We were train enthusiasts and our first evening was spent travelling around on the London underground. Provided you never left the system you could travel anywhere for the price of a local ticket. We thought this was magnificent, round the Circle Line at least once and crisscrossing the centre by interchange stations. There was an obscure line which only connected two main stations so we had to sample that. The snag was that to travel the further reaches which were not interchanges you had to exit the station , buy another ticket and board again going the other way.

We came up with a scheme to cheat the system. This was complex involving one buying a complete ticket and the others just buying two local tickets. It didn’t work but flushed with riding around so cheaply anyway we really didn’t mind.

By way of reaction to the “South East “ accents we exaggerated our “Brummie” accents.  I had only the slightest Midlands accent and it has been an annoyance all my life that wherever I go outside the Midlands people say “ you’re a Brummie aren’t you”. I’m not but I was labelled anyway.

We had limited amounts of money and even then, in 1960, London was expensive. We had one slap up meal once a day, otherwise ( very ) occasional snacks. Our main meal was taken in a workman’s cafĂ© at the end of Putney Bridge Road. I had Cornish Pasty, new to me, but filling and delicious. I’ve never had another so good since but then hunger helped the taste.

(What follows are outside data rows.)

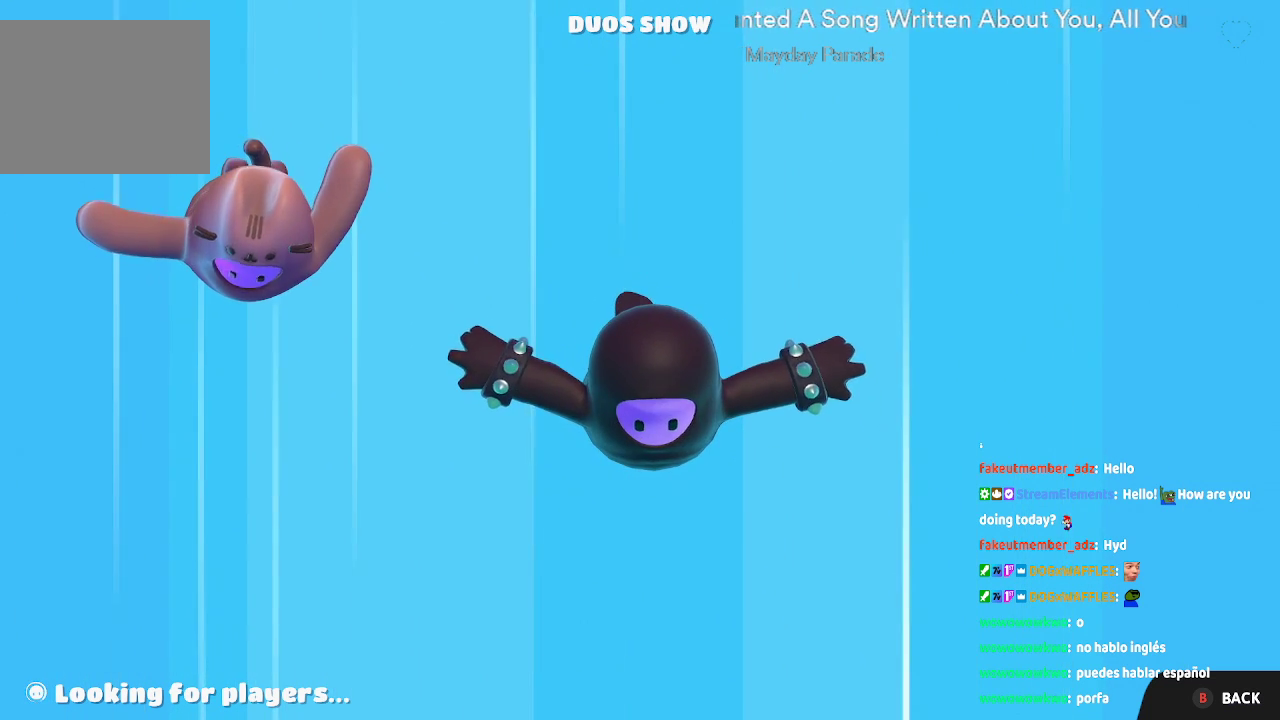
Gameplay with a controller (Xbox layout); each line is a JSON object with the inputs held at the frame after it (dt_ms = milliseconds from this image to that frame). "button_events" lists button changes between this image and that frame as [ms after this image, input, new state], when the widget could be followed in between (sticks are given only as held states). Not read: L1 L2 L3 R1 R2 R3.
{"dt_ms": 500, "buttons": [], "left_stick": "center", "right_stick": "up-right", "button_events": []}
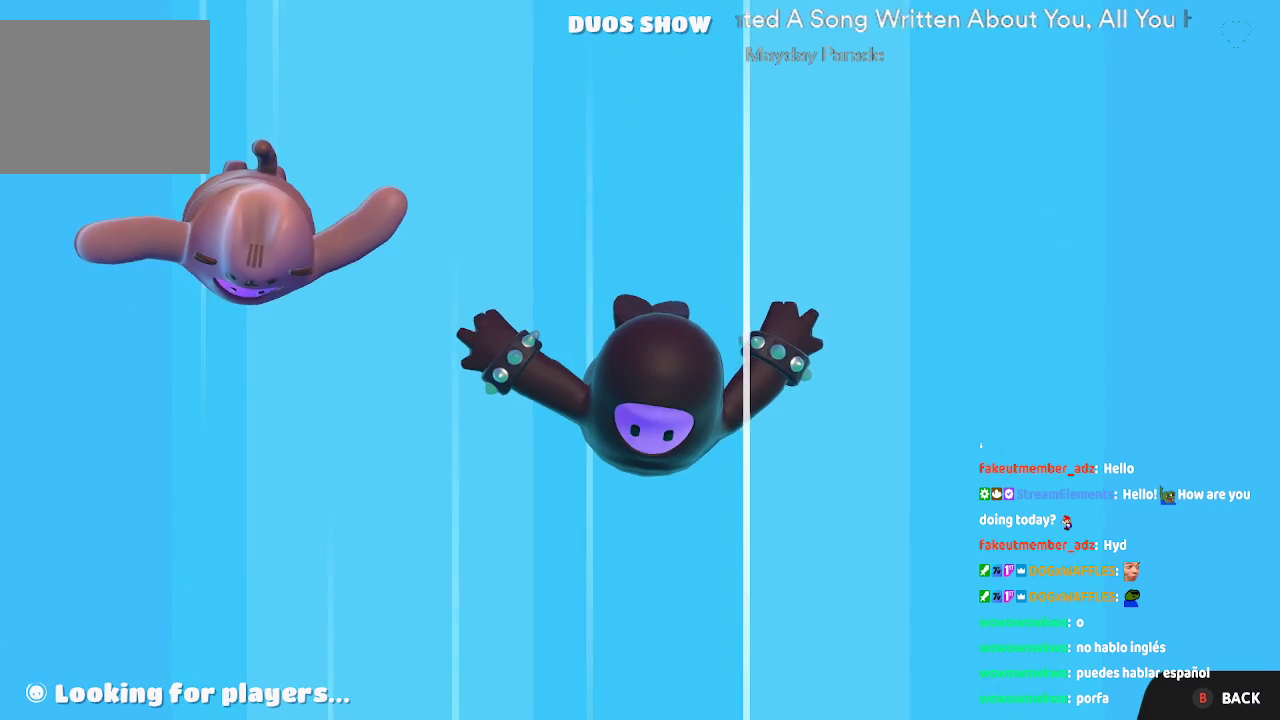
{"dt_ms": 500, "buttons": [], "left_stick": "center", "right_stick": "up-right", "button_events": []}
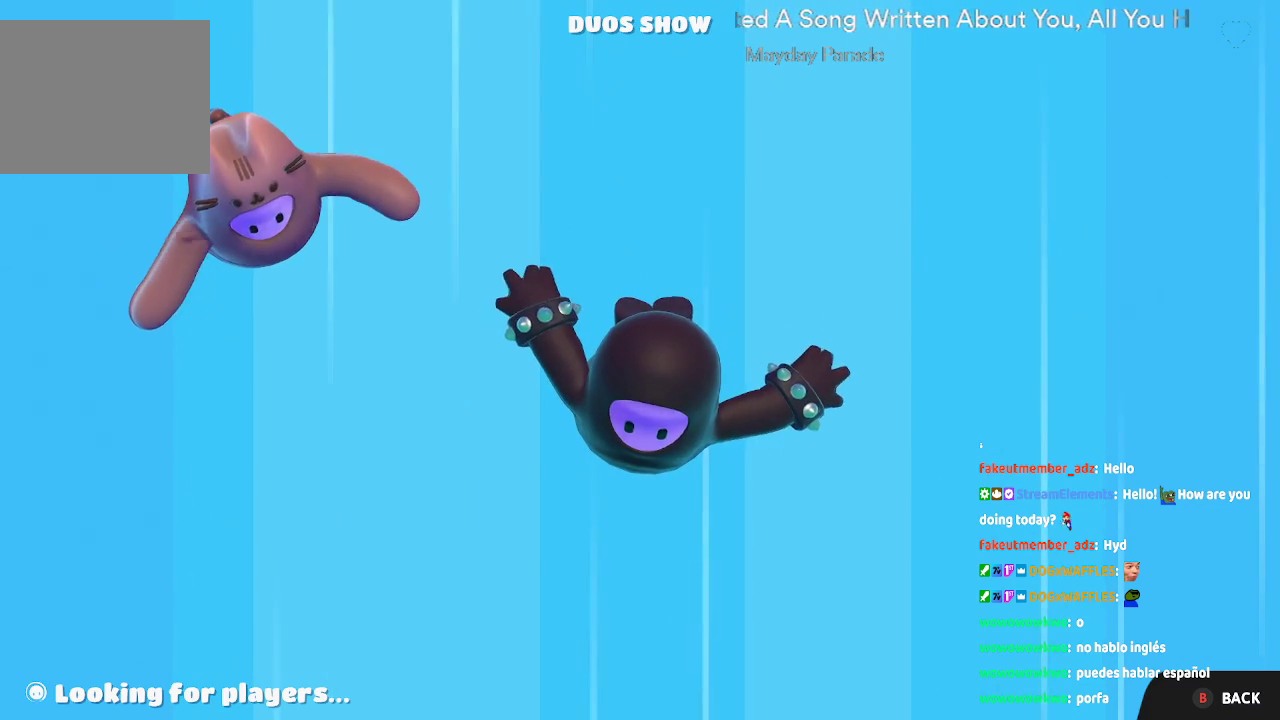
{"dt_ms": 500, "buttons": [], "left_stick": "center", "right_stick": "up-right", "button_events": []}
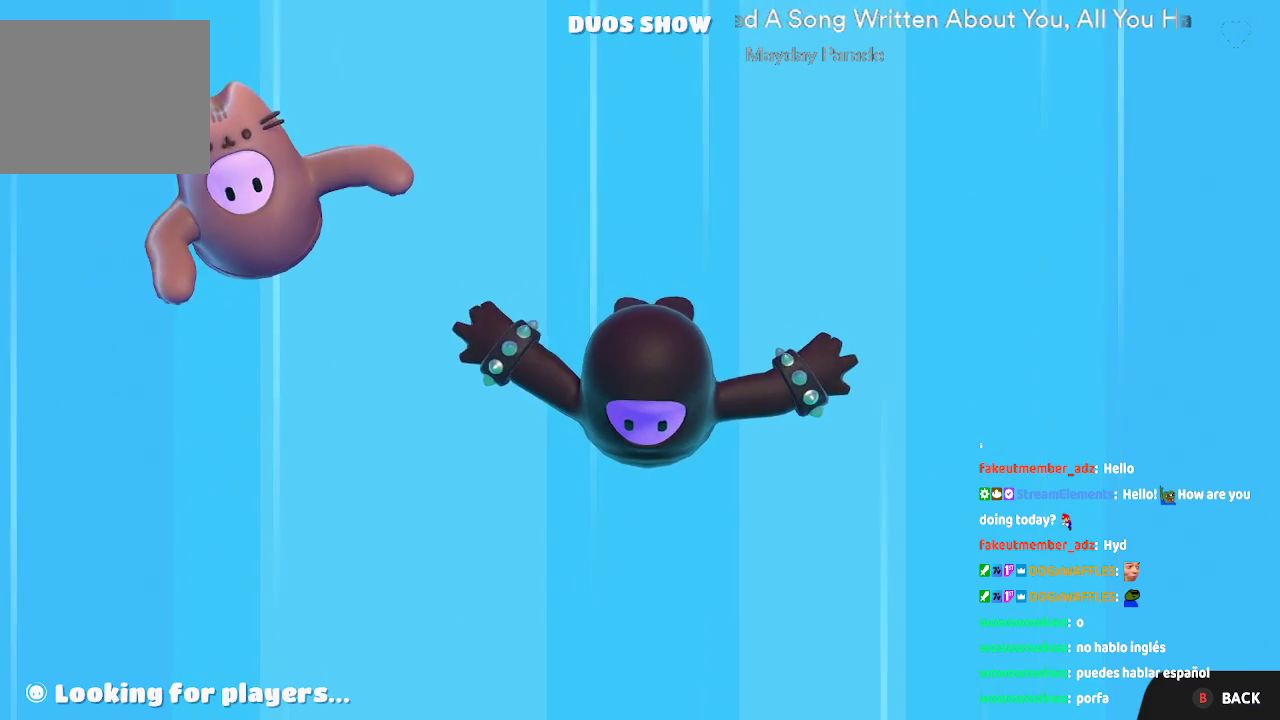
{"dt_ms": 500, "buttons": [], "left_stick": "center", "right_stick": "down", "button_events": []}
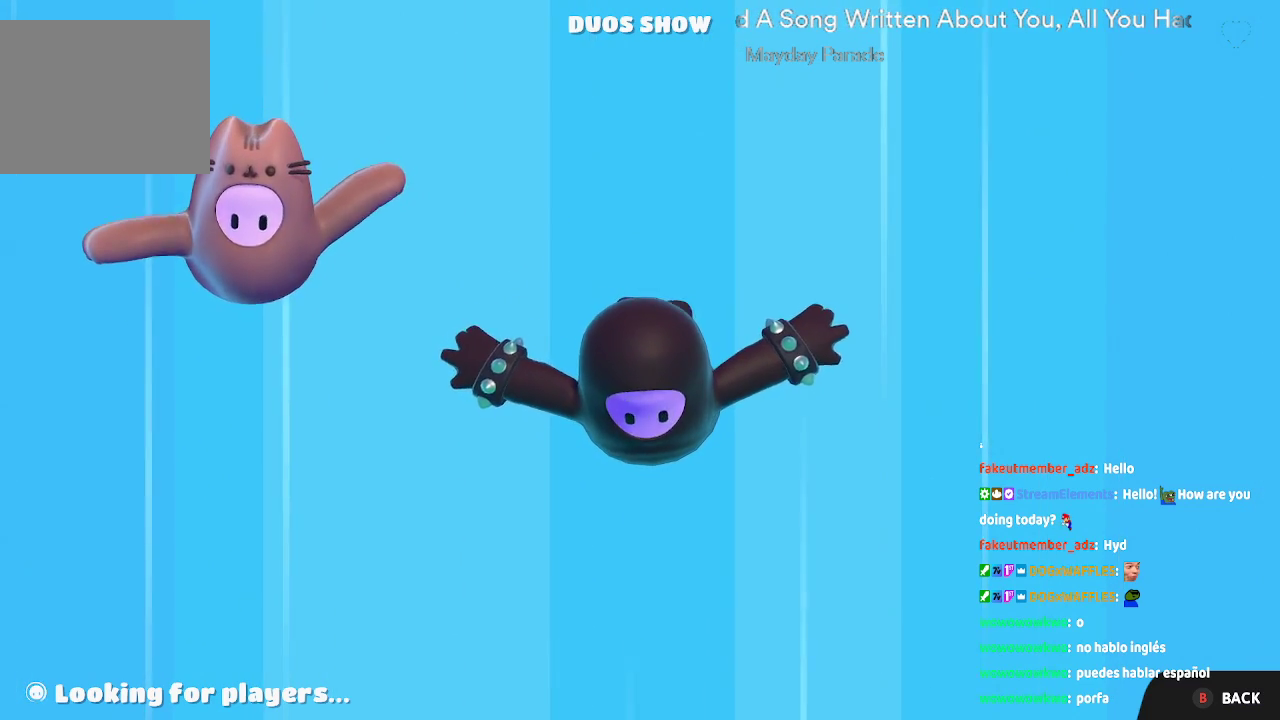
{"dt_ms": 500, "buttons": [], "left_stick": "center", "right_stick": "down", "button_events": []}
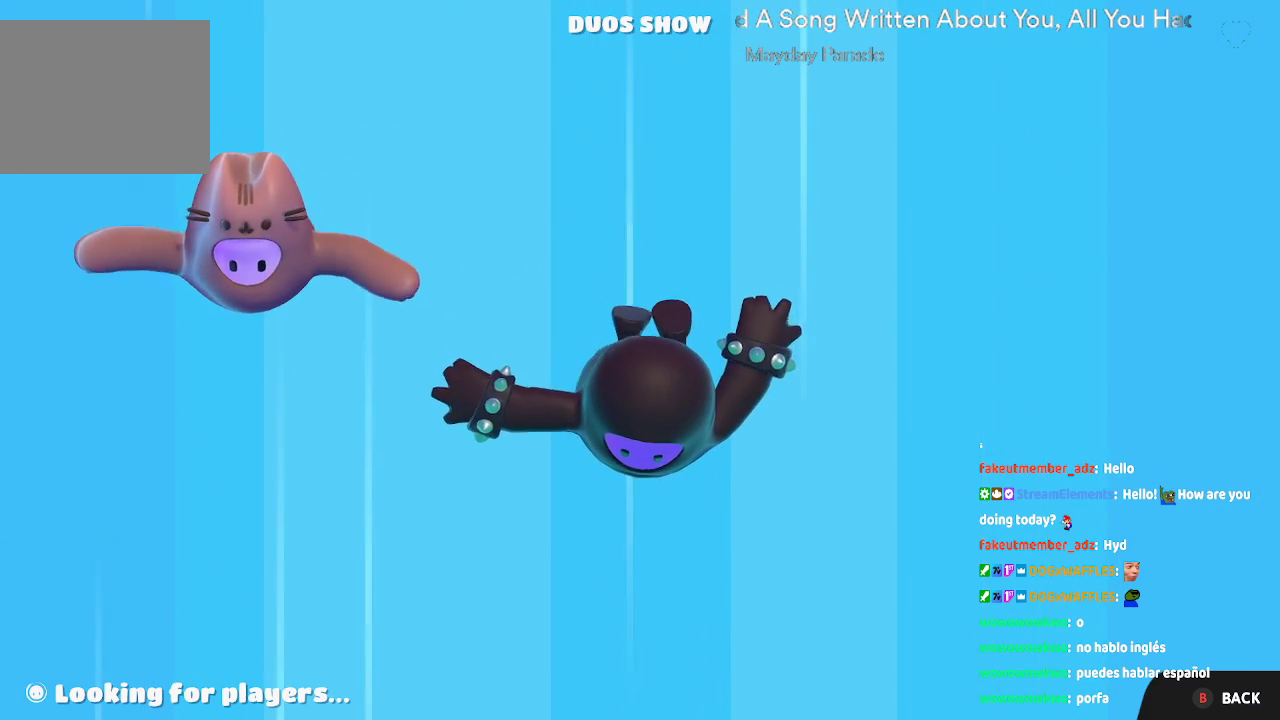
{"dt_ms": 500, "buttons": [], "left_stick": "center", "right_stick": "down", "button_events": []}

Anthony was in the Young Conservatives not through any political conviction but rather they were known for a good social life.  I suspect his parents had something to do with this.Through the association he arranged for us to visit the houses of Parliament and meet our local MP. We sat in on a debate. I was surprised by the slouching in the seats until I realised it was to be close to the electronic speakers relaying what was said. Trivial but we were impressed by the toilet paper marked House of Parliament. I seem to remember Paddy taking some as a souvenir.

We were impressed by all the little things about metropolitan life for example the massive 6 wheel trolley buses along Putney Bridge Road and the ambulances with their ringing bells.

My involvement wound down quickly when I started to go out with Annette. Another member joined the army and the group came to a natural end when the rest left school.

Sadly both Anthony and Paddy died young in accidents. I have kept in very occasional contact with others in the group.

A trip to California


In the early 90’s I was invited to join a meeting of Castrol Technical staff at Newport Beach California. In America Castrol was growing its Production Engineering business by taking over a number of smallish independent producers, So that a more coherent group business could be built the technical leaders met twice a year. It was the custom that a leader from international Research and Development in the UK would join them and I was the attendee on one occasion.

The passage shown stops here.